Eric Hazan

Die Erfindung von Paris

Kein Schritt ist vergebens
Cover: Die Erfindung von Paris
Ammann Verlag, Zürich 2006
ISBN 9783250104858
Gebunden, 635 Seiten, 39,90 EUR

Klappentext

Aus dem Französischen von Michael Müller und Karin Uttendörfer. Quartier Latin, Jardin du Luxembourg und Place Vendome... Namen, die dem Neuankömmling alles verheißen und dem Eingeweihten Bilder, Gerüche und Töne ins Gedächtnis bringen. Er erforscht die Quartiers, jedes für sich, bis ins kleinste Detail, und ruft auch die Figuren hinzu, die sonst nur zwischen Buchdeckeln die Stadt bevölkern oder vor Jahrhunderten die Straßen durchwanderten. Folgt man ihm, stellt sich die Frage, wie viele verschiedene Städte es eigentlich sind, die unter dem einen Namen Paris einhergehen. Das Paris Doisneaus, das von Degas, von Proust, Balzac, Haussmann und Eiffel? Das "Rote Paris" des Mai 1968 und das Paris der Französischen Revolution? Eric Hazan kennt sie alle.
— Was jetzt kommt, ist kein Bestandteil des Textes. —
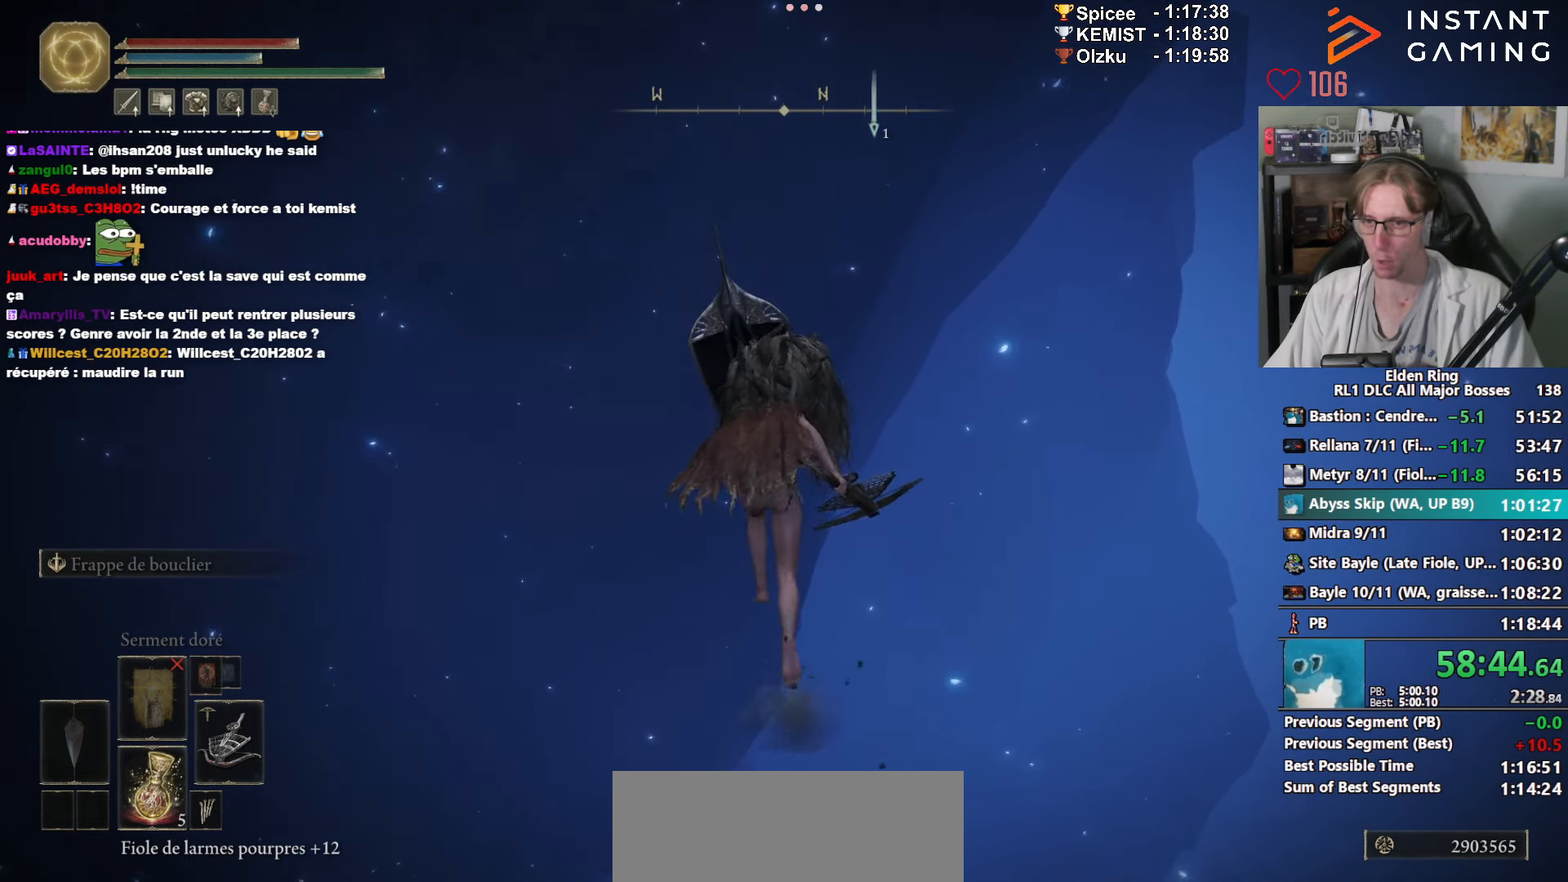
{"keys": ["space", "z"], "mouse": ["right"], "events": []}
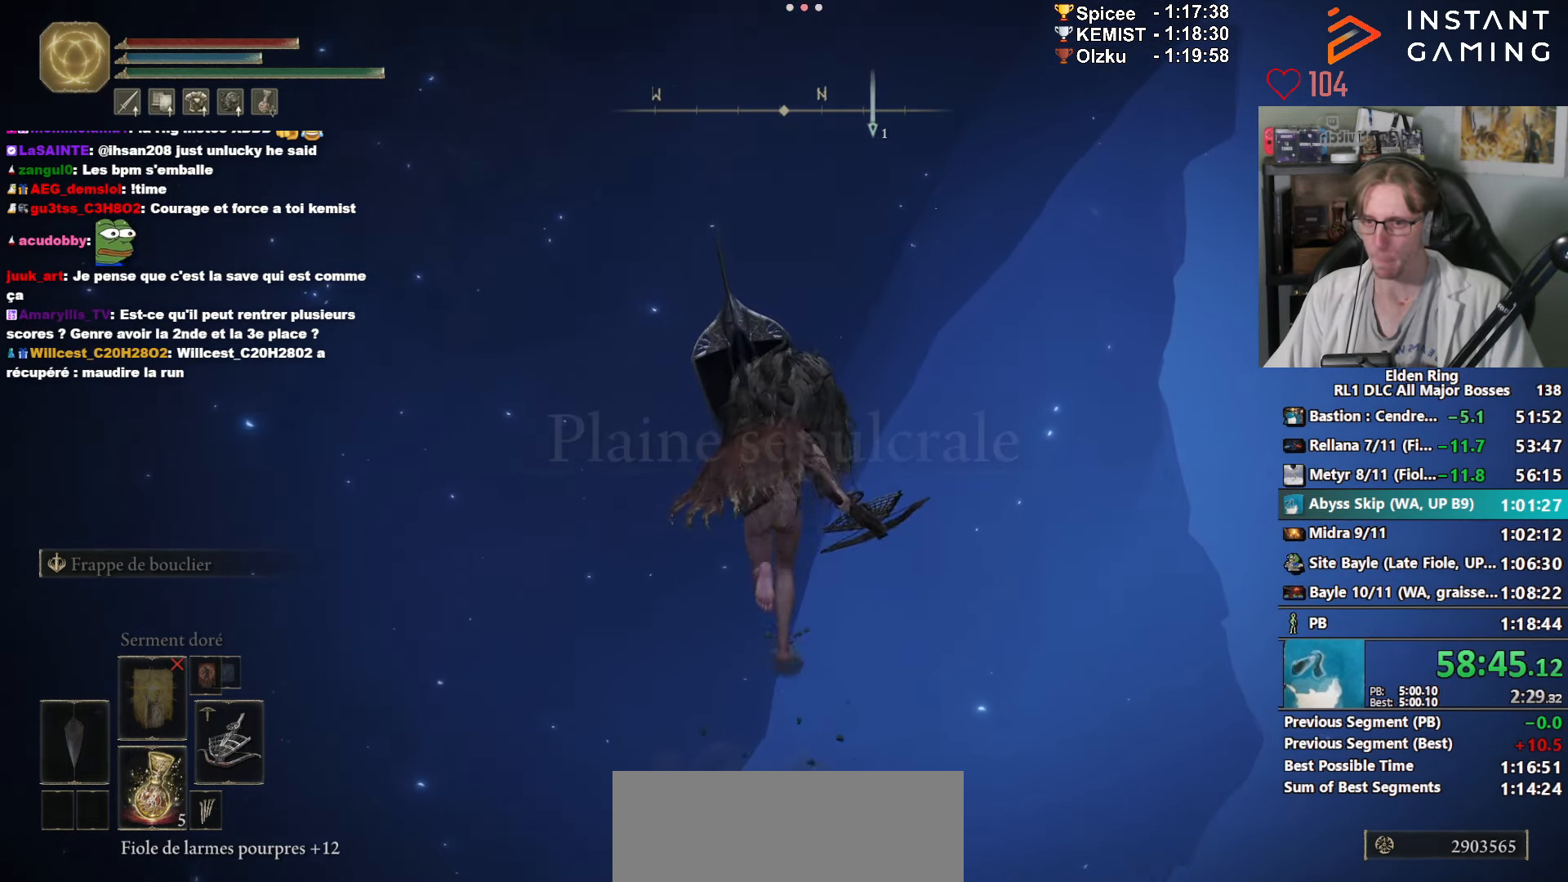
{"keys": ["space", "z"], "mouse": ["right"], "events": []}
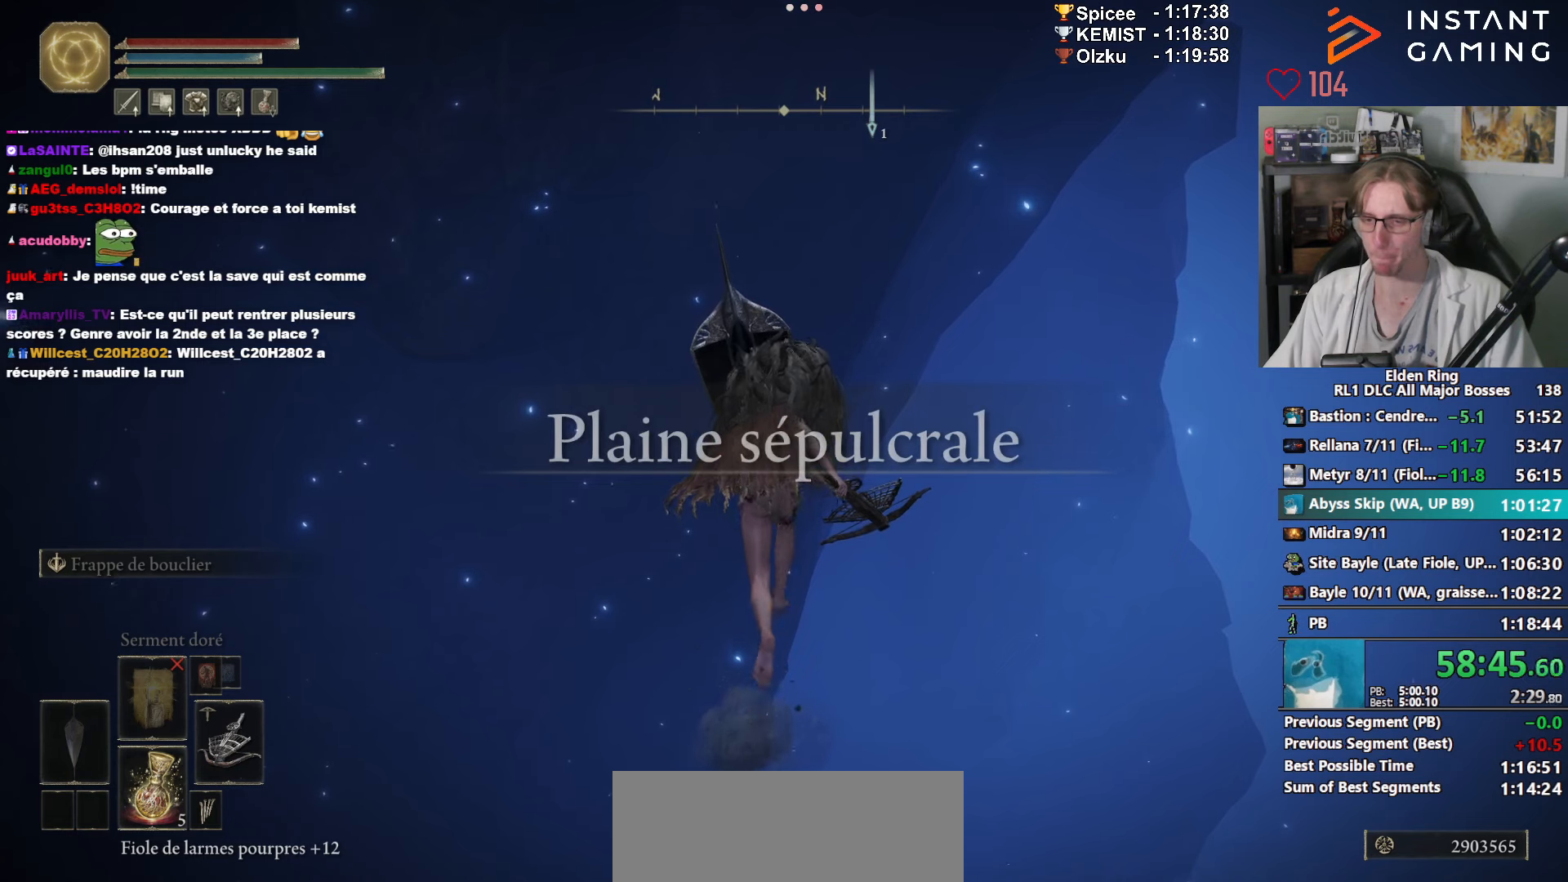
{"keys": ["space", "z"], "mouse": ["right"], "events": []}
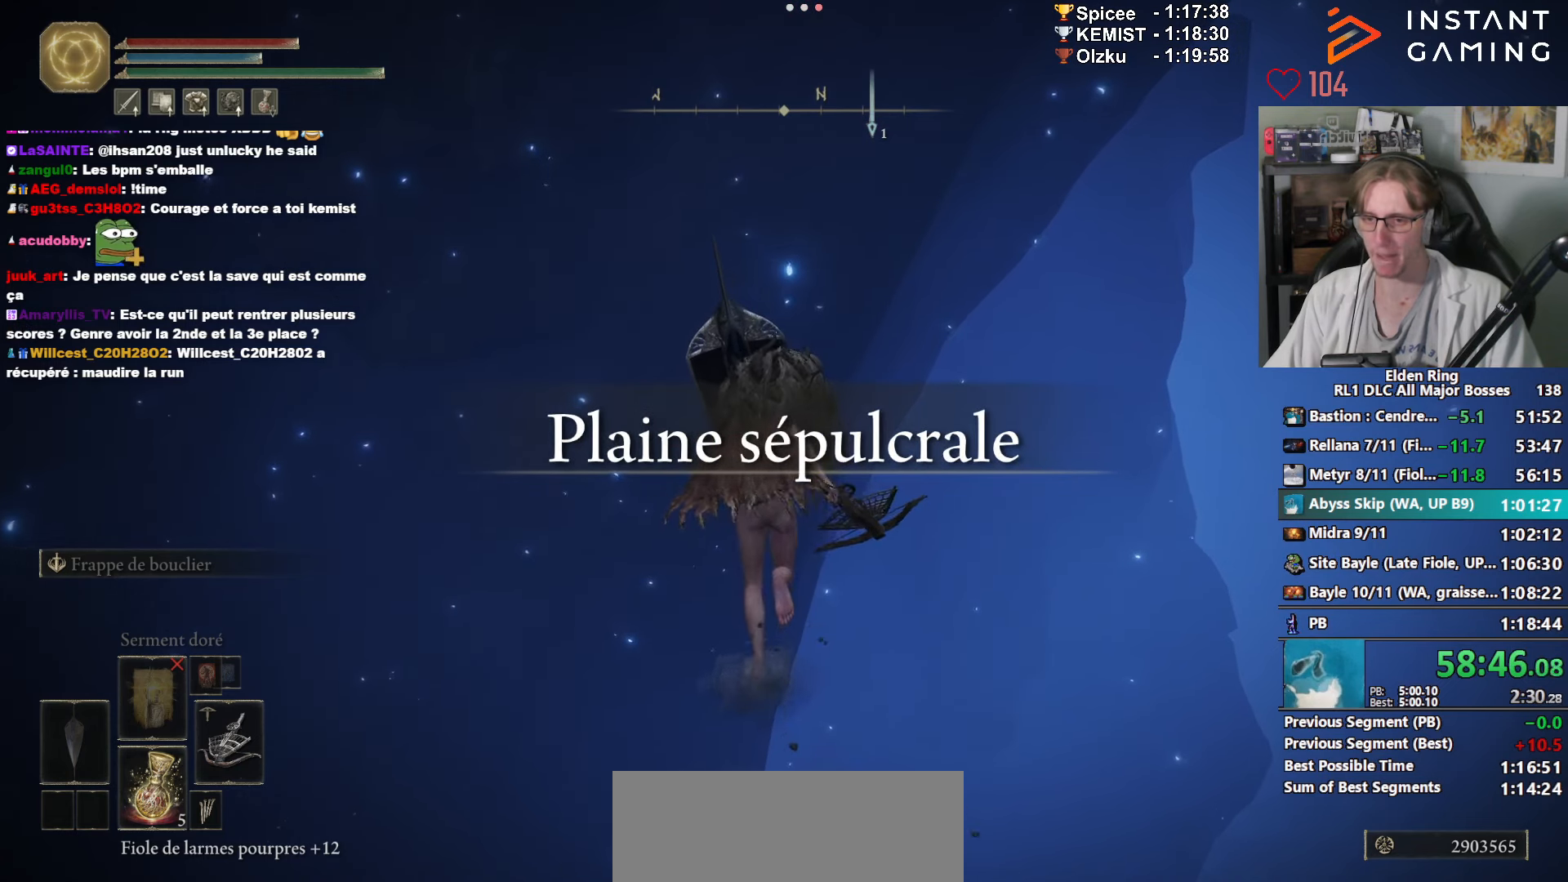
{"keys": ["space", "z"], "mouse": ["right"], "events": []}
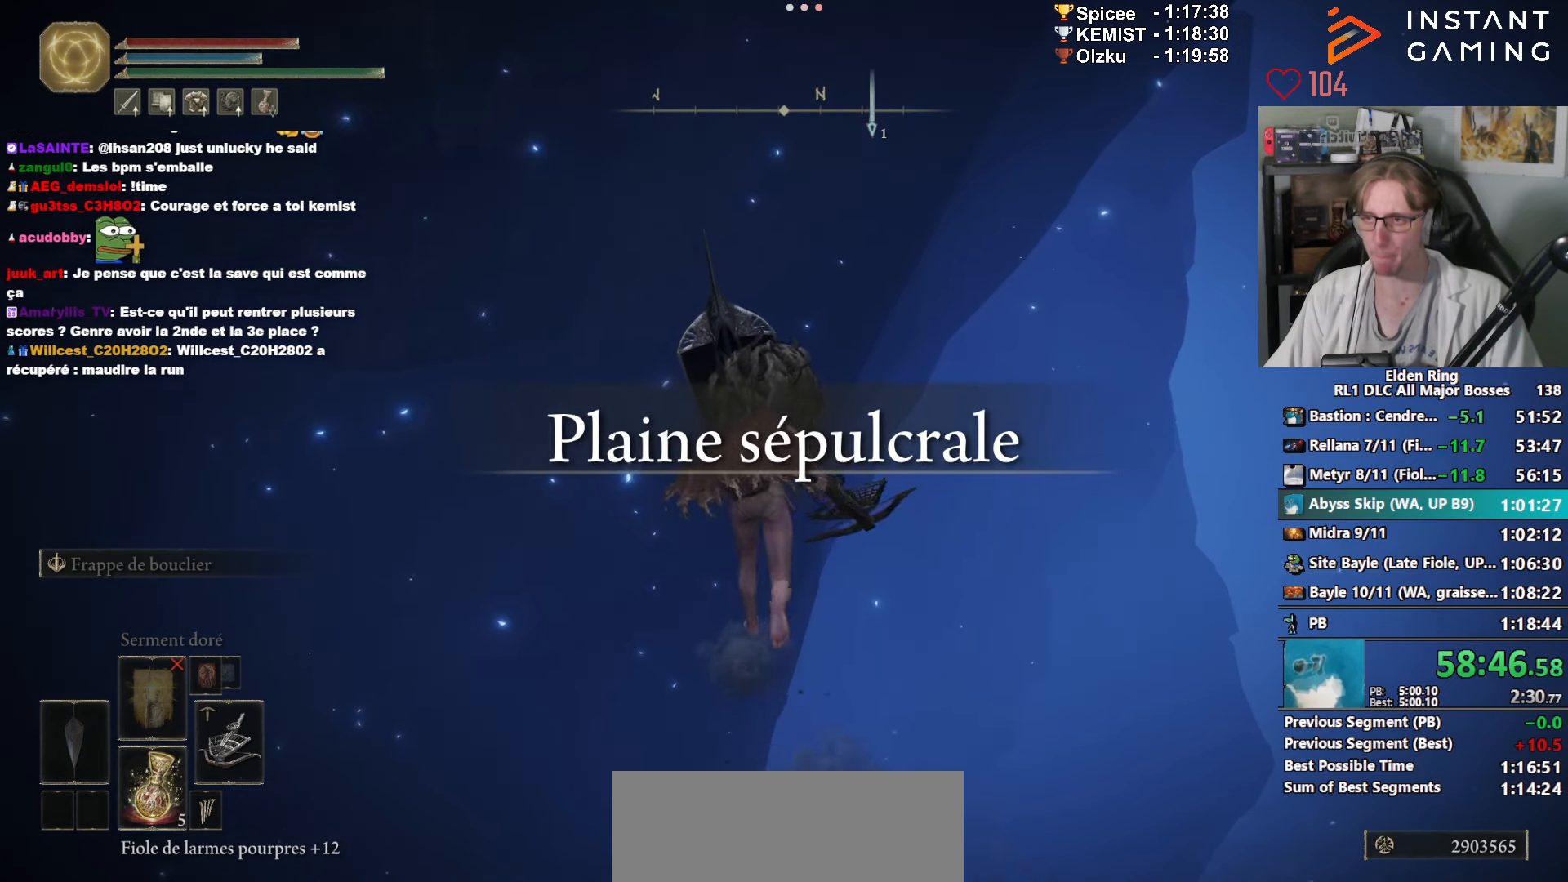
{"keys": ["space", "z"], "mouse": ["right"], "events": []}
Schicht für Schicht legt er sie frei und zeigt, wie Paris gewachsen ist, wie es zerstört wurde und sich auch heute noch Tag um Tag verändert, nicht nur dort, wo sich die multikulturelle Metropole über die beschaulichen Dörfer am Rande wälzt - die Stadt als lebender Organismus und Schauplatz menschlichen Lebens zugleich. Hazans Erfindung von Paris ist eine Kultur- und Sozialgeschichte, das Porträt einer Stadt in Bewegung und ein expliziter Kontrapunkt zu allen Versuchen ihrer Musealisierung.

Rezensionsnotiz zu Neue Zürcher Zeitung, 08.08.2006

Eric Hazans Buch über Paris liest sich wie ein "historischer Roman" und ist fesselnd wie ein "Karl May aus Kindertagen", meint Jürgen Ritte. Hazan stellt quasi eine "kritische Anamnese" von Paris vor, in der der Rezensent den ehemaligen Chirurgen erkennt. Seiner Meinung nach ist Paris aus einer Menge von Aufständen und Unterdrückungen entstanden. 1830, 1848 und vor allem die Kommune von 1871 haben Hazans Geografie der französischen Hauptstadt gezeichnet. Deswegen empfiehlt Jürgen Ritte für die Lektüre auch eine historische Karte aus dem 19. Jahrhundert, um dem "Spurensucher" und "Fährtenleser" Hazan zu folgen. Das hier vorgestellte Paris hat für Jürgen Ritte nicht unbedingt etwas mit dem realen zu tun, es ist eher eine literarische Metropole, ein Paris, wie es vielleicht einmal in Romanen existiert hat. Ritte gefällt diese "bissig humorige" Sicht auf die Stadt, und auch dass es beizeiten ein wenig "sentimental" wird, ficht ihn nicht an.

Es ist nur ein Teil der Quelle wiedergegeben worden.